Please repeat the text lines of the data below word for word, leaving out the pictures.

[Transcribed page contents]

....................

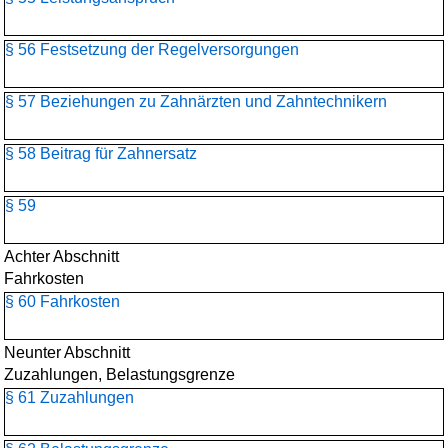
§ 56 Festsetzung der Regelversorgungen
§ 57 Beziehungen zu Zahnärzten und Zahntechnikern
§ 58 Beitrag für Zahnersatz
§ 59
Achter Abschnitt
Fahrkosten
§ 60 Fahrkosten
Neunter Abschnitt
Zuzahlungen, Belastungsgrenze
§ 61 Zuzahlungen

....................

THE ANSWER:
§ 56 Festsetzung der Regelversorgungen
§ 57 Beziehungen zu Zahnärzten und Zahntechnikern
§ 58 Beitrag für Zahnersatz
§ 59
Achter Abschnitt
Fahrkosten
§ 60 Fahrkosten
Neunter Abschnitt
Zuzahlungen, Belastungsgrenze
§ 61 Zuzahlungen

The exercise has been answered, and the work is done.